According to the statement, Gazprom had also agreed with Turkish firm Botas to end an arbitration dispute over the terms of gas supplies related to the project, which will bring Russian natural gas to Europe on a southern route that would bypass Ukraine.
Without providing details, Gazprom said the dispute with Botas would be settled out of court. Until an agreement was reached, Ankara had delayed issuing a permit to Gazprom to start building the land-based parts of the pipeline.
According to TASS, Turkish President Recep Tayyip Erdogan said on Saturday that the two countries had reached a retroactive agreement for a 10.25 percent discount on the natural gas Ankara buys from Moscow.
Moscow froze talks on the $12 billion TurkStream project when Turkish-Russian relations plummeted after the downing of a Russian fighter jet on the Syrian border by Turkish forces in 2015. At the time, Moscow imposed trade and travel sanctions against Turkey, and Russian and Turkish officials made personal attacks against each other.
But a letter of regret from Erdogan on the death of the plane’s pilot led to a normalization of ties, and the two countries have attempted to improve relations in recent months.
The 910-kilometer TurkStream project is one of several major undersea pipeline projects the Kremlin has pushed in recent years in an effort to bypass older pipeline networks that transit through bitter rival Ukraine.

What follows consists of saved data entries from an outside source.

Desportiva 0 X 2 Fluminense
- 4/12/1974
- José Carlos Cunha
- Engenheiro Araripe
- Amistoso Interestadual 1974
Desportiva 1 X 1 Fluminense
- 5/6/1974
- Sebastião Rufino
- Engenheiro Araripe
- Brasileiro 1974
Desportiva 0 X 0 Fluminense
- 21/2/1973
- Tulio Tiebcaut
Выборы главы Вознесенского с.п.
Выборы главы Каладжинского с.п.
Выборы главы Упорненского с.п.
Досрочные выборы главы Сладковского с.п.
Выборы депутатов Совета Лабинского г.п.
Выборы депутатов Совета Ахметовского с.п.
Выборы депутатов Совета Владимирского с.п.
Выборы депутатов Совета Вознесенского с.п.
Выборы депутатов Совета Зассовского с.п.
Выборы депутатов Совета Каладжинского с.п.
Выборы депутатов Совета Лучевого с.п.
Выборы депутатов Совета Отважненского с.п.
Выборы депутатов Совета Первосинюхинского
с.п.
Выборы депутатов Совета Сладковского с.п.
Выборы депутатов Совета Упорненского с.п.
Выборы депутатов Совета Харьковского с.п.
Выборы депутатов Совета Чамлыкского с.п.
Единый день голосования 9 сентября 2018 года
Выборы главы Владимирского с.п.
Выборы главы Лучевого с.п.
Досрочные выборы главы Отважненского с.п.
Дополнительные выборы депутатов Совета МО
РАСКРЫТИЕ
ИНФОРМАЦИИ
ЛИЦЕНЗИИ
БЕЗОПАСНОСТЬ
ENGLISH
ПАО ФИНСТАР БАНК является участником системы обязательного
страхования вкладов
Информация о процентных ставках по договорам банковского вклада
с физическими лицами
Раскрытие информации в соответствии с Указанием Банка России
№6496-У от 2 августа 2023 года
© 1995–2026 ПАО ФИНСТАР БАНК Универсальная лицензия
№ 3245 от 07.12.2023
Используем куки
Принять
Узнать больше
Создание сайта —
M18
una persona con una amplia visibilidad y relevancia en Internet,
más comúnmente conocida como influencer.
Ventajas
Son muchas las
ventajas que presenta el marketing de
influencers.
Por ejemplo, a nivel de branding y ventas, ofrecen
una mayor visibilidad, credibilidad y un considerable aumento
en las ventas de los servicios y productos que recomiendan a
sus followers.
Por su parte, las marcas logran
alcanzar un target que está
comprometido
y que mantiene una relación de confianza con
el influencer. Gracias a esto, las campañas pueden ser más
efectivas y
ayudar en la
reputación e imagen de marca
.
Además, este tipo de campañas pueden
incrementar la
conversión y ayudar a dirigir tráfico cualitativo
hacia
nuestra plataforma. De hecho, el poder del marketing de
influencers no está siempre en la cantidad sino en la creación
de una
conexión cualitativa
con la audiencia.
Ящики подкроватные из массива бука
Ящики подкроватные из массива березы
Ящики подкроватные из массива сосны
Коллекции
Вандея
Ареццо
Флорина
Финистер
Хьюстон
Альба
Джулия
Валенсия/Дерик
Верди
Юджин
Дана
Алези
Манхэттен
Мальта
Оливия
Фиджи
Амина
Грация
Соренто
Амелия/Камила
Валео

Nord Stream sends gas directly from Russia under the Baltic Sea to Germany, while a proposed South Stream was supposed to send Russian gas under the Black Sea to Bulgaria. South Stream was shelved in 2014 after EU opposition and the crisis over Russia’s annexation of Ukraine’s Crimean Peninsula.
Turkey has also purchased S-400 air-defense missile systems from Russia — a deal that has raised concern among Turkey’s NATO partners over questions about its integration with Western defense systems and of Ankara’s tightening of relations with Russia.